I have three modest gigs now which make modest demands, with modest challenges and a modest amount of fun, and they may bring in just enough money for current needs (no health insurance, of course.) I still have dreams of accomplishment, but modest expectations. We'll see what happens.
But beyond saying goodbye, what is different about this new age of old age I'm entering? Roszak tells me to remember the dreams of my generation, the power of our numbers, and the natural impulses of getting older than can help make a better world. Hillman agrees, and adds that this Act III in the theatre of my life is itself a fulfillment, of character.
"Character traits include vices and virtues," Hillman writes. "They do not define character. Character defines them." Character is our uniqueness, as we express it and as it is seen in the world. "Character is presentational."
Character is the shape of soul. Without the inflation of early ages, we are forced to accept ourselves, good and bad, with consequences pleasant and painful. We are no one's ideal. "I walk through life oddly," Hillman writes. "No one else walks as I do, and this is my courage, my dignity, my integrity, my morality, and my ruin."
There are characteristics that come with becoming an elder. We must take responsibility for the past and we feel the responsibility of the future. In the role of grandparents (actual or metaphorical), we set our sights on the future we will not see.
"Before we leave," Hillman writes, "we need to uphold our side of the compact of mutual support between human being and the being of the planet, giving back what we have taken, securing its lasting beyond our own."
"In later years feelings of altruism and kindness to strangers plays a larger role...Values come under more scrutiny, and qualities such as decency and gratitude become more precious than accuracy and efficiency."

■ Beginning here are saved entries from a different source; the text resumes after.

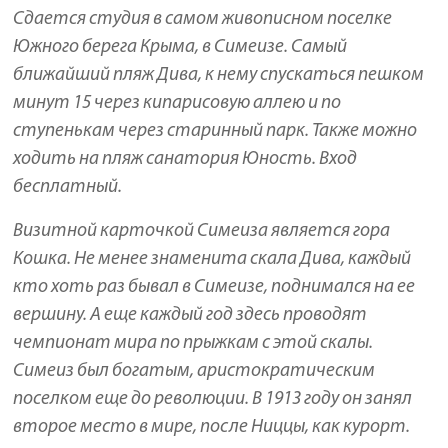
Сдается студия в самом живописном поселке
Южного берега Крыма, в Симеизе. Самый
ближайший пляж Дива, к нему спускаться пешком
минут 15 через кипарисовую аллею и по
ступенькам через старинный парк. Также можно
ходить на пляж санатория Юность. Вход
бесплатный.
Визитной карточкой Симеиза является гора
Кошка. Не менее знаменита скала Дива, каждый
кто хоть раз бывал в Симеизе, поднимался на ее
вершину. А еще каждый год здесь проводят
чемпионат мира по прыжкам с этой скалы.
Симеиз был богатым, аристократическим
поселком еще до революции. В 1913 году он занял
второе место в мире, после Ниццы, как курорт.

What we say goodbye to as we age also reveals some hellos: hello perhaps to some sharper memories from the distant past. Hello to insights as well as embarrassments. Hello to other worlds. "Discovery and promise do not belong solely to youth;" Hillman insists, "age is not excluded from revelation." Indeed, if the theatre is any guide, Act III is when it's more likely to happen.

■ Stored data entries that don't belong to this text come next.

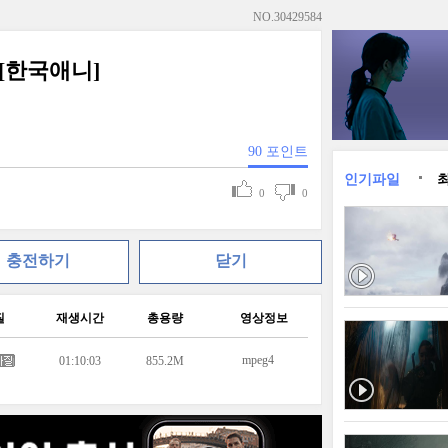
NO.
30429584
 [한국애니]
90
포인트
인기파일
0
0
충전하기
닫기
질
재생시간
총용량
영상정보
mpeg4
01:10:03
855.2M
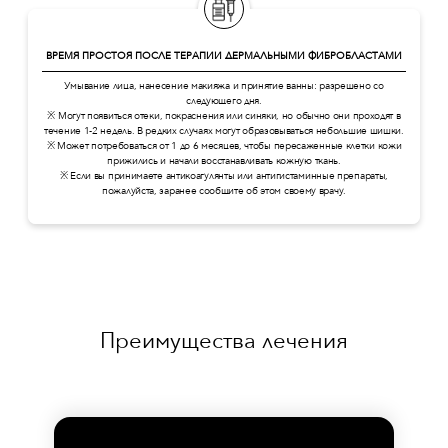
ВРЕМЯ ПРОСТОЯ ПОСЛЕ ТЕРАПИИ ДЕРМАЛЬНЫМИ ФИБРОБЛАСТАМИ
Умывание лица, нанесение макияжа и принятие ванны: разрешено со
следующего дня.
※ Могут появиться отеки, покраснения или синяки, но обычно они проходят в
течение 1-2 недель. В редких случаях могут образовываться небольшие шишки.
※ Может потребоваться от 1 до 6 месяцев, чтобы пересаженные клетки кожи
прижились и начали восстанавливать кожную ткань.
※ Если вы принимаете антикоагулянты или антигистаминные препараты,
пожалуйста, заранее сообщите об этом своему врачу.
Преимущества лечения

Act III is not just the end, it's the resolution. But there's something else about it that's important: the character has lived through Acts I and II. We carry our history and the history we've experienced, not only in the weight and reference of our words, but in ourselves. I am all that I am, including the heroes of my youth, and those that gave me the imagery of my middle years (like the fourth Doctor), and those that inform me now. (Captain Picard, I presume.)
Meeting the Future
Something else happened in the past decade that is making a difference in my life and work: the digital revolution, the Internet.
As a writer I am no longer dependent on others to get my work out of the room of its making, into the world. Digital on-demand publishing enabled me to re-publish my book after it was out of print, and will provide me the option to publish new books when I'm ready. The Internet, the blogosphere connects me to an audience and to communities. I don't need distant experts whose judgment is wrong most of the time to give me permission to have my say. I've got the key. There's probably no money beyond the door, and it doesn't necessarily lead to anything else. It is what it is. On my time, I work to improve myself and the rest of humanity.
So in my modest life, I can express myself and offer whatever I can to younger generations as well as to my own. I can be myself and let the words fall where they may. In my modest life, I can advocate for the kind of future I envision, my synthesis from the work of wondrous others, including those who came before me.
My name is Captain Future. I'm here to save the world.